Soundtrack album
- Released: June 1993
- Genre: pop, rock, dance
- Length: 55:44
- Label: Tommü Records
- Producer: Vašo Patejdl

= Fontána pre Zuzanu 2 =

Fontána pre Zuzanu 2 (Fountain for Suzanne 2) is the soundtrack album to the self-titled movie by Dušan Rapoš, released on Tommü Records in 1993.

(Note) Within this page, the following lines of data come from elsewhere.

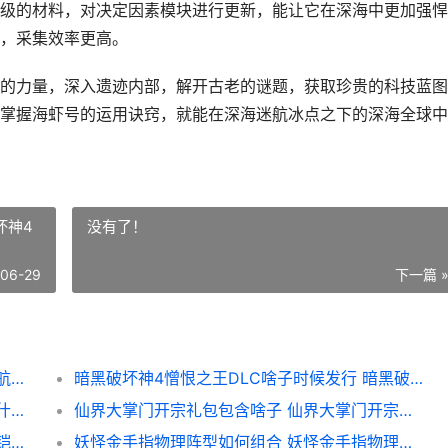
级的材料，对决定因素模块进行更新，能让它在深海中更加强悍
，采集效率更高。
的力量，深入遗迹内部，解开古老的谜题，获取珍贵的科技蓝图
掌握海虾号的运用诀窍，就能在深海迷航冰点之下的深海全球中
坏神4
没有了！
-06-29
下一篇 
深海迷航冰点之下海虾号有啥子作用 深海迷航冰点之下海虾号碎片位置
暗黑破坏神4憎恨之王DLC啥子时候发行 暗黑破坏神4憎恨之王和憎恨之躯有什么区别
原神逢归的谶羽是啥子 原神逢归的谶羽剧情什么时候
仙界大掌门开宗礼包包含啥子 仙界大掌门开宗是谁
王者世界玩法铠英雄如何组合阵型 王者荣耀铠的玩法技巧2021
妖怪金手指物理阵型如何组合 妖怪金手指物理免疫怎么打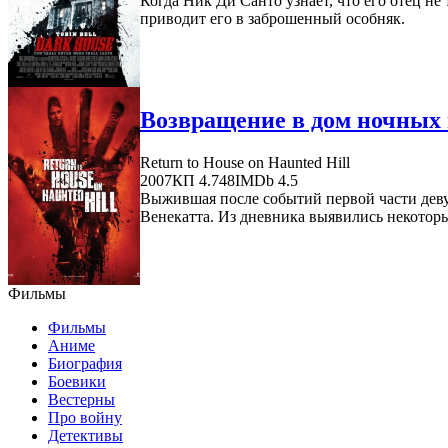
Когда Ник Ди Санто узнает, что его отец не
приводит его в заброшенный особняк.
Возвращение в дом ночных 
Return to House on Haunted Hill
2007
КП 4.748
IMDb 4.5
Выжившая после событий первой части деву
Венекатта. Из дневника выявились некоторы
Фильмы
Фильмы
Аниме
Биография
Боевики
Вестерны
Про войну
Детективы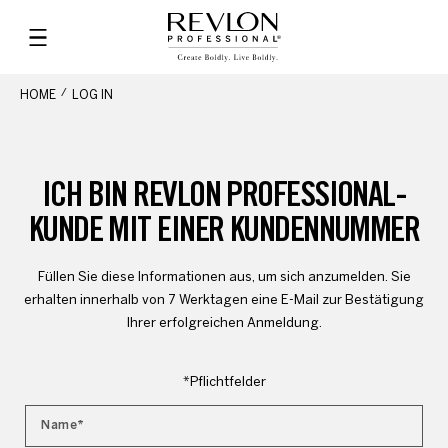
HOME
LOG IN
ICH BIN REVLON PROFESSIONAL-
KUNDE MIT EINER KUNDENNUMMER
Füllen Sie diese Informationen aus, um sich anzumelden. Sie
erhalten innerhalb von 7 Werktagen eine E-Mail zur Bestätigung
Ihrer erfolgreichen Anmeldung.
*Pflichtfelder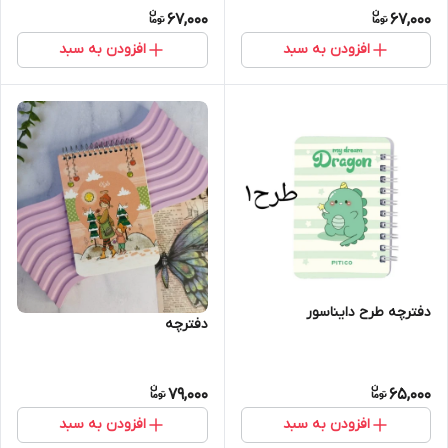
67,000
67,000
افزودن به سبد
افزودن به سبد
دفترچه طرح دایناسور
دفترچه
79,000
65,000
افزودن به سبد
افزودن به سبد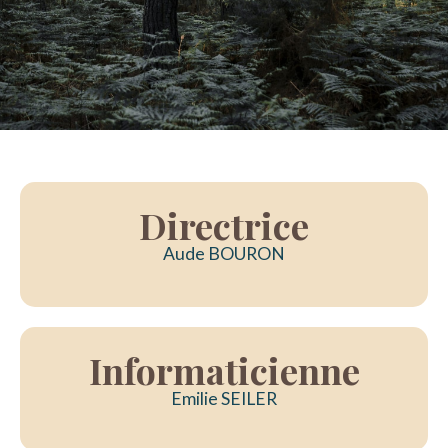
Directrice
Aude BOURON
Informaticienne
Emilie SEILER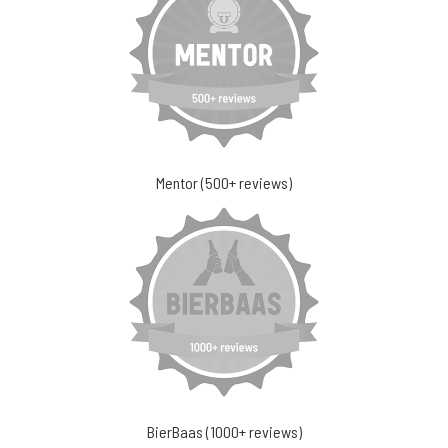
Mentor (500+ reviews)
BierBaas (1000+ reviews)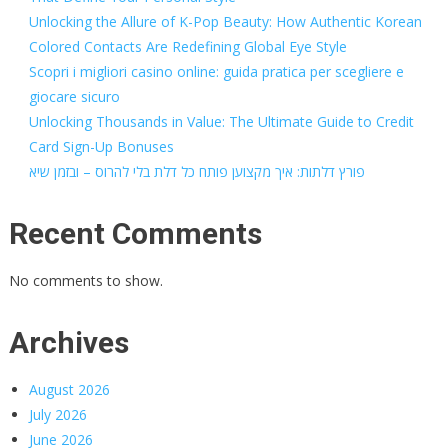
Unlocking the Allure of K-Pop Beauty: How Authentic Korean
Colored Contacts Are Redefining Global Eye Style
Scopri i migliori casino online: guida pratica per scegliere e
giocare sicuro
Unlocking Thousands in Value: The Ultimate Guide to Credit
Card Sign-Up Bonuses
פורץ דלתות: איך מקצוען פותח כל דלת בלי להרוס – ובזמן שיא
Recent Comments
No comments to show.
Archives
August 2026
July 2026
June 2026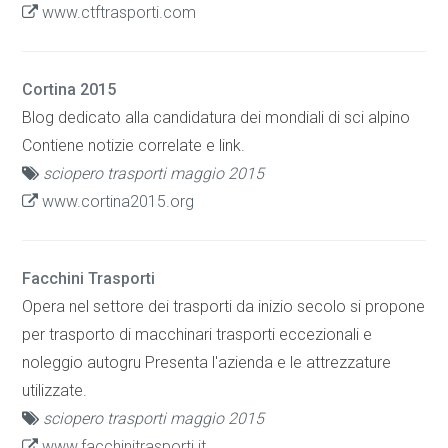
www.ctftrasporti.com
Cortina 2015
Blog dedicato alla candidatura dei mondiali di sci alpino
Contiene notizie correlate e link.
sciopero trasporti maggio 2015
www.cortina2015.org
Facchini Trasporti
Opera nel settore dei trasporti da inizio secolo si propone
per trasporto di macchinari trasporti eccezionali e
noleggio autogru Presenta l'azienda e le attrezzature
utilizzate.
sciopero trasporti maggio 2015
www.facchinitrasporti.it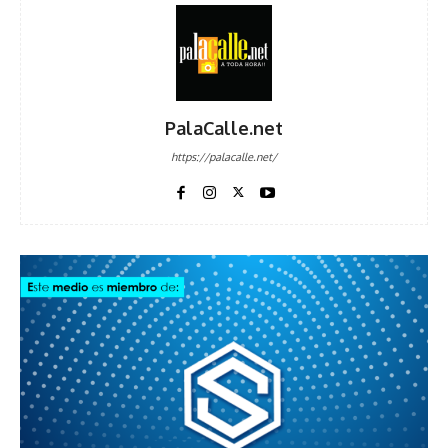
PalaCalle.net
https://palacalle.net/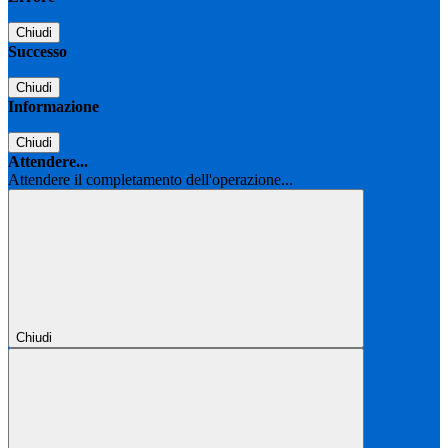
Chiudi
Successo
Chiudi
Informazione
Chiudi
Attendere...
Attendere il completamento dell'operazione...
Chiudi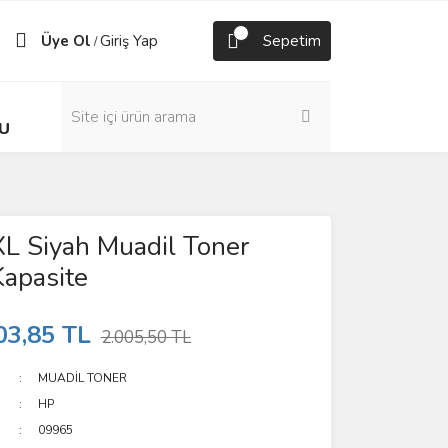
Üye Ol
Giriş Yap
Sepetim
/
U
L Siyah Muadil Toner
apasite
03,85 TL
2.005,50 TL
MUADİL TONER
HP
09965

The music for the compilation was written by Pavol Habera along with record producer Vašo Patejdl. Apart from Habera, other artists such as Szidi Tobias and Jožo Ráž provided solo tracks. Tobias on "Chlap z kríža", while also on a duet entitled "Pomník šibnutým", and Ráž on "Teraz alebo nikdy". From the Czech Republic, Lucie Bílá appears ("Láska šialená").

== Track listing ==

- Notes
- All songs performed in Slovak.

| No. | Title | Music | Featured artist(s) | Length |
|---|---|---|---|---|
| 1. | "Niekto ma musí mať rád" | Pavol Habera | Pavol Habera | 4:10 |
| 2. | "Mama Kami" | Vašo Patejdl | Pavol Habera & Ibrahim Maiga | 3:42 |
| 3. | "Posledná jazda" | Vašo Patejdl | Pavol Habera | 4:52 |
| 4. | "Boh vie" | Pavol Habera | Pavol Habera & Ibrahim Maiga | 4:53 |
| 5. | "To sa na mňa podobá" | Vašo Patejdl | Pavol Habera | 4:08 |
| 6. | "Lovesong" | Pavol Habera | Pavol Habera | 3:58 |
| 7. | "Láska šialená" | Vašo Patejdl | Pavol Habera & Lucie Bílá | 3:49 |
| 8. | "Chlap z kríža" | Pavol Habera | Szidi Tobias | 5:05 |
| 9. | "Sťahovaví ftáci" | Vašo Patejdl | Pavol Habera | 3:26 |
| 10. | "Pomník šibnutým" | Vašo Patejdl | Pavol Habera & Szidi Tobias | 4:10 |
| 11. | "Teraz alebo nikdy" | Vašo Patejdl | Jožo Ráž | 4:30 |
| 12. | "Odkiaľ a kam" | Pavol Habera | Pavol Habera | 5:41 |
| 13. | "Niekto ma musí mať rád (Radio Mix)" | Pavol Habera | Pavol Habera | 3:20 |
| Total length: |  |  |  | 55:44 |

==Credits and personnel==

- Vašo Patejdl - music, producer
- Pavol Habera - music, lead vocal
- Boris Filan - lyrics
- Ibrahim Maiga - lead vocal

- Lucie Bílá - lead vocal
- Szidi Tobias - lead vocal
- Jožo Ráž - lead vocal

==Sales==
In 1999, the album was re-released in the Czech Republic as part of "The Most Selling Albums" edition.